*READING TEXT:*
++++++++++++++++++++
Benton wasn’t pleased with the way Senate leaders responded, however.

Retaliation unfounded

On June 25, Benton alleged that majority caucus leaders Linda Evans Parlette, R-Wenatchee, and Mark Schoesler, R-Ritzville, retaliated against him for filing the respectful workplace complaint. Benton said majority caucus leaders retaliated against him when they moved his caucus-room seat away from Rivers, and when they sent a letter reprimanding both Benton and Rivers, suggesting “that we both shared responsibility for Senator Rivers’ tirades.”

An investigation by legislators on the Finance and Operations Committee ruled that Benton’s allegations of retaliation were unfounded.

According to the report, “Senator Benton’s complaint that members of the caucus leadership retaliated against Senator Benton is without merit and should be dismissed.” The report was signed on Nov. 9 by Sens. Bruce Dammeier, R-Puyallup, and Karen Fraser, D-Olympia. It was approved unanimously by the committee on Nov. 26.

Their report also provides suggestions for updating the Senate’s respectful workplace policy so the committee spends less time resolving skirmishes between lawmakers and more time protecting Senate staffers.

“The primary focus of the Respectful Workplace Policy is to protect people from exposure to inappropriate or illegal actions by those in a position of greater power or authority,” the committee wrote. Committee members “expressed concern about the level of resources being committed to the investigation for exchanges, which while unprofessional, do happen on rare occasions in response to the exceptional stress among members as legislation is debated.”
++++++++++++++++++++
*SUPPLIED INFORMATION:*

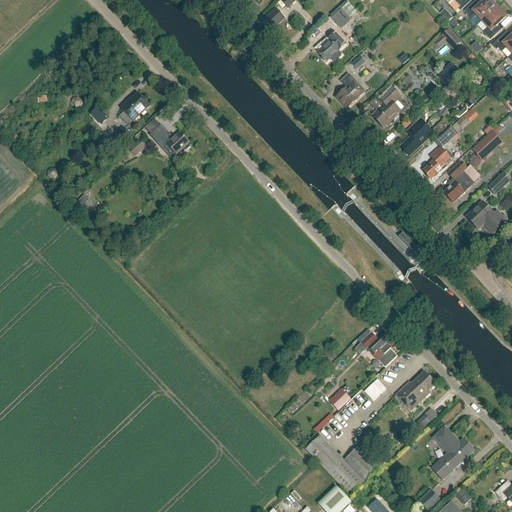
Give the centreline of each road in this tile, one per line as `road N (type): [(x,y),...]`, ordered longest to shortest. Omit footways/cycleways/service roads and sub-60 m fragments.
road 1 (unclassified): [(511,448),(92,0)]
road 2 (unclassified): [(477,271),(220,0)]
++++++++++++++++++++
*EXERCISE REQUIREMENTS:*
[1] Reproduce the passage of the article on Benton's retaliation complaint starting at "An investigation by" and ending at "protecting Senate staffers.", changing "unanimously" to "narrowly".
[2] In the article on Benton's retaliation complaint, which two senators signed the report that dismissed his allegations?

*ANSWERS TO THE TASKS:*
[1]
An investigation by legislators on the Finance and Operations Committee ruled that Benton’s allegations of retaliation were unfounded.

According to the report, “Senator Benton’s complaint that members of the caucus leadership retaliated against Senator Benton is without merit and should be dismissed.” The report was signed on Nov. 9 by Sens. Bruce Dammeier, R-Puyallup, and Karen Fraser, D-Olympia. It was approved narrowly by the committee on Nov. 26.

Their report also provides suggestions for updating the Senate’s respectful workplace policy so the committee spends less time resolving skirmishes between lawmakers and more time protecting Senate staffers.

[2] Sens. Bruce Dammeier, R-Puyallup, and Karen Fraser, D-Olympia.